Mishra, who has consistently stood out in supporting parts, most recently as a sincere sub-inspector to Ayushmann Khurrana’s senior cop in Article 15, and as Taapsee Pannu’s supportive father in Thappad, has an Everyman quality that serves this film well. He stars as Ram Singh, a Charlie Chaplin impersonator at a circus in Kolkata, who struggles to make ends meet when the circus shuts down.
Ram Singh, or Charlie as he has come to be known, was born into the circus and knows no life outside it. When the tent is pulled down because it’s no longer sustainable, his kind boss warns him that life in the real world is a bigger circus than the one he has been a part of all these years. He experiences it first hand as he struggles to find a job, a roof over his family’s head, and dignity for his craft.

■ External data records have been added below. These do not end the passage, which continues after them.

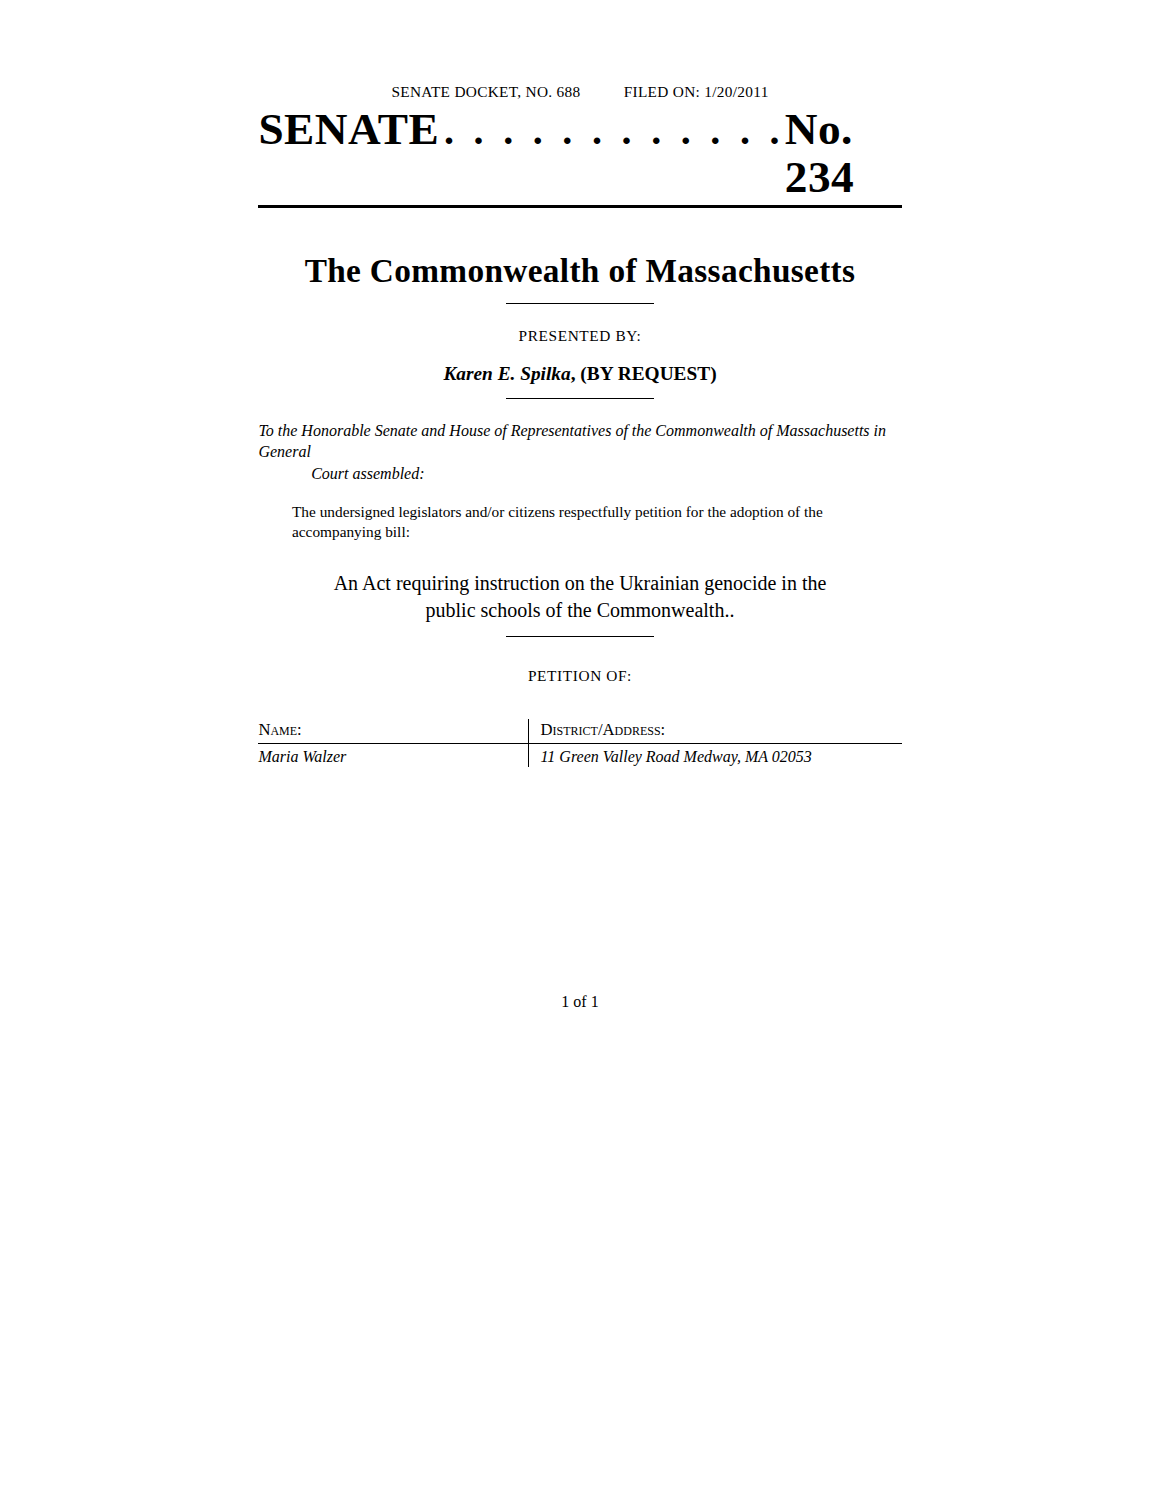SENATE DOCKET, NO. 688 FILED ON: 1/20/2011
SENATE . . . . . . . . . . . . . . . No. 234
The Commonwealth of Massachusetts
PRESENTED BY:
Karen E. Spilka, (BY REQUEST)
To the Honorable Senate and House of Representatives of the Commonwealth of Massachusetts in General Court assembled:
The undersigned legislators and/or citizens respectfully petition for the adoption of the accompanying bill:
An Act requiring instruction on the Ukrainian genocide in the public schools of the Commonwealth..
PETITION OF:
| Name: | District/Address: |
| --- | --- |
| Maria Walzer | 11 Green Valley Road Medway, MA 02053 |
1 of 1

Mishra imbues Ram Singh with both decency and self-respect. He bristles when people refer to him as a joker, because Chaplin was a true artiste and he regards himself as one too. He asks if he can keep his costume when the circus folds up; his boss says of course he can – it’s hardly a costume, it’s his second skin.
The film is both a bittersweet ode to the artiste, and also a loving postcard to what a circus means to its performers. Its shutdown amounts to the disbanding of a family. We watch as the Chaplin impersonator, the violinist, and the clowns all struggle to find their place in the world when the tent comes down. Once masters of the ring, they’re now mocked as freaks.
Director Nitin Kakkar who has co-written the script with Sharib Hashmi sets up a moving premise. But the film is unsubtle in the way that it tugs at your heartstrings. After failed attempts at finding a job worthy of his skills, Ram Singh becomes a rickshaw puller on the streets of Kolkata.The look on his wife’s face when she discovers how far behind he has left what he loves is heartbreaking. Divya Dutta is solid in the role of his wife, and their little moments together are lovely.
Ram Singh Charlie has its heart in the right place but the screenplay is entirely predictable. Yet the film doesn’t completely derail because the artiste at the center of it anchors it with a performance that is riveting. Like Chaplin, Mishra plays Ram Singh as a man who smiles through his tears and it’s impossible to turn away from that.
This is a sweet film that’s oozing with sincerity. I recommend that you make the time for it.